Sosok George Floyd Kecil dan Kehidupannya

Floyd adalah penduduk Houston, Texas. Dia besar di lingkungan di jantung kota komunitas kulit hitam, Third Ward, bagian selatan pusat kota.

Penyanyi Beyonce juga tumbuh di sana, seperti halnya adegan musik blues Bayou City. Drake, seorang rapper Kanada, memberi penghormatan kepada semangat musiknya, dan Floyd sendiri dianggap memiliki bakat rap ala bar sebagai bagian dari grup hip-hop pada 1990-an di Houston.

Tetapi kemiskinan, perpecahan rasial dan ketimpangan ekonomi menandai sejarahnya juga, seperti kota-kota Amerika lainnya. Dirusak oleh pemisahan di Abad ke-20, Third Ward yang ditinggalkan Floyd dalam beberapa tahun terakhir telah melihat kekerasan geng dan ketegangan karena perumahan.

" Setiap kali saya bertemu seseorang yang bukan dari sana, orang-orang ini akan berkata seperti 'bung, ya Tuhan, saya belum pernah melihat kemiskinan seperti ini," kata Ronnie Lillard, seorang warga dari wilayah itu kepada BBC, dilansir Senin, 1 Juni 2020.

" Orang-orang masih tinggal di gubuk-gubuk senapan yang didirikan pada tahun 1920-an. Kemiskinannya menyeluruh... dan karena dari daerah itu, sulit untuk melarikan diri," kata Lillard, seorang rapper yang melakukan pertunjukan dengan nama Reconcile.

 

4 dari 4 halaman

Atlet Bertalenta

Lillard mengatakan, Floyd dikenal di sekitar proyek dewan perumahan, Cuney Homes.

" Cuney Homes dikenal sebagai 'Batu Bata' dan jika kamu dari sana mereka memanggilmu 'tukang batu'. Dia seorang tukang batu," ujarnya.
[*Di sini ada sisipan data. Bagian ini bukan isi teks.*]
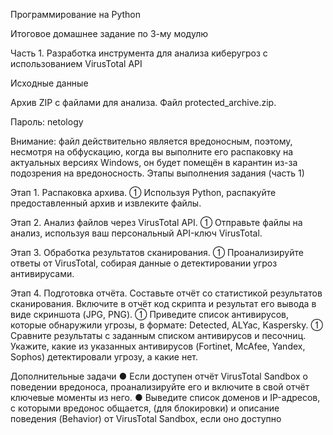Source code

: Программирование на Python

Итоговое домашнее задание по 3-му модулю

Часть 1. Разработка инструмента для анализа киберугроз с
использованием VirusTotal API

Исходные данные

Архив ZIP с файлами для анализа. Файл protected_archive.zip.

Пароль: netology

Внимание: файл действительно является вредоносным, поэтому, несмотря на
обфускацию, когда вы выполните его распаковку на актуальных версиях Windows, он
будет помещён в карантин из-за подозрения на вредоносность.
Этапы выполнения задания (часть 1)

Этап 1. Распаковка архива.
 Используя Python, распакуйте предоставленный архив и извлеките файлы.

Этап 2. Анализ файлов через VirusTotal API.
 Отправьте файлы на анализ, используя ваш персональный API-ключ VirusTotal.

Этап 3. Обработка результатов сканирования.
 Проанализируйте ответы от VirusTotal, собирая данные о детектировании угроз
антивирусами.

Этап 4. Подготовка отчёта. Составьте отчёт со статистикой результатов сканирования.
Включите в отчёт код скрипта и результат его вывода в виде скриншота (JPG, PNG).
 Приведите список антивирусов, которые обнаружили угрозы, в формате:
Detected, ALYac, Kaspersky.
 Сравните результаты с заданным списком антивирусов и песочниц. Укажите,
какие из указанных антивирусов (Fortinet, McAfee, Yandex, Sophos)
детектировали угрозу, а какие нет.

Дополнительные задачи
● Если доступен отчёт VirusTotal Sandbox о поведении вредоноса,
проанализируйте его и включите в свой отчёт ключевые моменты из него.
● Выведите список доменов и IP-адресов, с которыми вредонос общается, (для
блокировки) и описание поведения (Behavior) от VirusTotal Sandbox, если оно
доступно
Tumbuh sebagai seorang atlet berbakat yang tingginya enam kaki dan enam inci, teman-teman yang mengenal Floyd saat remaja menggambarkannya sebagai " raksasa lembut" yang bersinar di lapangan dalam dua cabang olahraga, bola basket dan juga sepak bola Amerika.

" Saya terpesona, karena pada usia 12 tahun usianya enam kaki," kata Jonathan Veal, seorang teman masa kecil dan mantan rekan satu tim Floyd, kepada media setempat.

" Saya belum pernah melihat orang setinggi itu sebelumnya," lanjutnya.

Di Sekolah Menengah John Yates, ia memakai nomor 88 di posisi ujung ketat untuk tim sepak bola, dan kemudian direkrut untuk bermain bola basket di South Florida State College di Avon Park, Florida, tempat ia menjadi mahasiswa dari tahun 1993 hingga 1995, menurut CNN.

Dia kembali ke Texas dan lanjut kuliah di Universitas A&M Texas, Kingsville, tetapi tidak sampai selesai.

Hidupnya kemudian berubah, dengan serangkaian penangkapan karena pencurian dan kepemilikan obat-obatan yang berpuncak pada tuduhan perampokan bersenjata pada tahun 2007, di mana ia dijatuhi hukuman lima tahun penjara.

Setelah bebas, dia ikut kegiatan pelayanan keagamaan dan berniat untuk berubah, termasuk mengubah lingkungannya.

" Sementara dia berupaya mengubah hidupnya sendiri, dia juga memperhatikan komunitasnya," kata Lillard.